FIMBA: Evaluating the Robustness of AI in Genomics via Feature Importance Adversarial Attacks
This work addresses robustness issues in AI for genomics, which is critical for applications like drug discovery and clinical outcomes, but it is incremental as it builds on existing adversarial attack methods.
The paper demonstrates that AI models used in genomics are vulnerable to adversarial attacks that transform inputs to mimic real data, leading to significant performance deterioration with decreased accuracy and increased false positives and negatives.

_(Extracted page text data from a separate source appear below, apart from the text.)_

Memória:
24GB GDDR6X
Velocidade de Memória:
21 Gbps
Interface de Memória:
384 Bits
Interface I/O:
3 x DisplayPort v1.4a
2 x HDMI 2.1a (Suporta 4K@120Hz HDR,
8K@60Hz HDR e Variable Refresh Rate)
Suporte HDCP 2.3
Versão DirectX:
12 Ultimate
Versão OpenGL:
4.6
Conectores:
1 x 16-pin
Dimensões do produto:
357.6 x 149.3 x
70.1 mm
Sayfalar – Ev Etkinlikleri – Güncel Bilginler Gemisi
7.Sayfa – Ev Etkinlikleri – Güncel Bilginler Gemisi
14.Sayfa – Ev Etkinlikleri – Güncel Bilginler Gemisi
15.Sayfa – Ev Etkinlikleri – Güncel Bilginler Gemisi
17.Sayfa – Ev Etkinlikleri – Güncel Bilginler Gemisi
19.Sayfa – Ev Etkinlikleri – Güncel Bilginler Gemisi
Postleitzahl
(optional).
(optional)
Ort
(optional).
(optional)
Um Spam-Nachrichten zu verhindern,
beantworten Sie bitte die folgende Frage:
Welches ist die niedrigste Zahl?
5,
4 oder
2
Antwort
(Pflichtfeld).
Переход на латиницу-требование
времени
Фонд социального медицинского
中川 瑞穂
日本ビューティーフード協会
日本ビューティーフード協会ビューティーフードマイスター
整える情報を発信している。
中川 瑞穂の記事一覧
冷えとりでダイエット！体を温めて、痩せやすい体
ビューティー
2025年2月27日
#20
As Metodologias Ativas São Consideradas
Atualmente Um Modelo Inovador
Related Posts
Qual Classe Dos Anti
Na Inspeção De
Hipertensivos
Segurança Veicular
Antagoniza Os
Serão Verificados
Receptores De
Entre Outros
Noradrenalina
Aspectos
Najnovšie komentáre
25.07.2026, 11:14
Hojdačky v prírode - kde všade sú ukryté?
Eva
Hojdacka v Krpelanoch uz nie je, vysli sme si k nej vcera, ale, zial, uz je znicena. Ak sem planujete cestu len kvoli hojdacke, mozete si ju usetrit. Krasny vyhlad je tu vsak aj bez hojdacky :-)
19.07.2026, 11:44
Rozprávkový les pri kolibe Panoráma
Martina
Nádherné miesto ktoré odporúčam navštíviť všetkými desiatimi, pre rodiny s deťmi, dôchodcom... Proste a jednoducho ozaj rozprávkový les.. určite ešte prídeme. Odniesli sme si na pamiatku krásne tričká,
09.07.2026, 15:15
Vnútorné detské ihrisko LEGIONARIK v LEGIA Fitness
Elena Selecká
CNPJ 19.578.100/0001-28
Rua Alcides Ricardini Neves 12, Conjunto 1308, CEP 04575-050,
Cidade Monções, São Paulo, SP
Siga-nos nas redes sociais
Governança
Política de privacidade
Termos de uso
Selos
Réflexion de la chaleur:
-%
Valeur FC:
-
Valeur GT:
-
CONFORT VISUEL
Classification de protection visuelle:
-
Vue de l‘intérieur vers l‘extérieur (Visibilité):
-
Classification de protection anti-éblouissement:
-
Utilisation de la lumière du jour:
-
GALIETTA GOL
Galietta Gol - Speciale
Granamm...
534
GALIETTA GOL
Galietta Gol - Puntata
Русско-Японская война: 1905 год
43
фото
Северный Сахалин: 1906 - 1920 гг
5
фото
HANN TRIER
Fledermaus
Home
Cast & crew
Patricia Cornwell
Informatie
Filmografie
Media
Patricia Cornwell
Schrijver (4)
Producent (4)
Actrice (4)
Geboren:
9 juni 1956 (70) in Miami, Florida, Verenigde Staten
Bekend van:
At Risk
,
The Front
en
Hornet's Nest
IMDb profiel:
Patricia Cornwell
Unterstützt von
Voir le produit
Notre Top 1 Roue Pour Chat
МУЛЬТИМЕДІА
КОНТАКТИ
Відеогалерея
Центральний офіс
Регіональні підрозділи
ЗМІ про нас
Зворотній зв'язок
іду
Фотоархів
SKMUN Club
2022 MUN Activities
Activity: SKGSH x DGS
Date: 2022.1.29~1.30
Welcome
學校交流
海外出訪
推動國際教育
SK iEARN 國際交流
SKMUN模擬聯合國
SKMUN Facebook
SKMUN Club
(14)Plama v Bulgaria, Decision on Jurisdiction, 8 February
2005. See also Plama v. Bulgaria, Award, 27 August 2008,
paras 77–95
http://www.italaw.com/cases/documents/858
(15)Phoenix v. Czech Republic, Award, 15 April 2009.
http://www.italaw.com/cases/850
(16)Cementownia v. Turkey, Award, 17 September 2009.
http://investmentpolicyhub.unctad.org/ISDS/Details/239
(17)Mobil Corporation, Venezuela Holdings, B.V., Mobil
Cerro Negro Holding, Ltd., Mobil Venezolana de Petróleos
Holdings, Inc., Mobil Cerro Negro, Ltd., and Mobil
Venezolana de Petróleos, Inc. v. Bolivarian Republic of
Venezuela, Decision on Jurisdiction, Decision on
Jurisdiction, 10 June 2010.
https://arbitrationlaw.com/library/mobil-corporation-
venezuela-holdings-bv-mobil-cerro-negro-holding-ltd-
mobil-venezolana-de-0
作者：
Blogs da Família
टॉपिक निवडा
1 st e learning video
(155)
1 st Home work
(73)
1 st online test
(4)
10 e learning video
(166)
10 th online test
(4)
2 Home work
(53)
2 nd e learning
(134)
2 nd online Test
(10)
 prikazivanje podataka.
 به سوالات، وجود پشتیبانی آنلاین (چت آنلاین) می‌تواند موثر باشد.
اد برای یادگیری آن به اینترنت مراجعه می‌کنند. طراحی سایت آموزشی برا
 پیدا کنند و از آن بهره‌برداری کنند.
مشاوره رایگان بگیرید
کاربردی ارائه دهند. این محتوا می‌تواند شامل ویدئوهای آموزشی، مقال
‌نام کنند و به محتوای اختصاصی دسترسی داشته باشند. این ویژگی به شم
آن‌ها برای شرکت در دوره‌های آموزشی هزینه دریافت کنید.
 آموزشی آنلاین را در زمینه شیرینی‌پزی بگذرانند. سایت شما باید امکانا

With the steady rise of the use of AI in bio-technical applications and the widespread adoption of genomics sequencing, an increasing amount of AI-based algorithms and tools is entering the research and production stage affecting critical decision-making streams like drug discovery and clinical outcomes. This paper demonstrates the vulnerability of AI models often utilized downstream tasks on recognized public genomics datasets. We undermine model robustness by deploying an attack that focuses on input transformation while mimicking the real data and confusing the model decision-making, ultimately yielding a pronounced deterioration in model performance. Further, we enhance our approach by generating poisoned data using a variational autoencoder-based model. Our empirical findings unequivocally demonstrate a decline in model performance, underscored by diminished accuracy and an upswing in false positives and false negatives. Furthermore, we analyze the resulting adversarial samples via spectral analysis yielding conclusions for countermeasures against such attacks.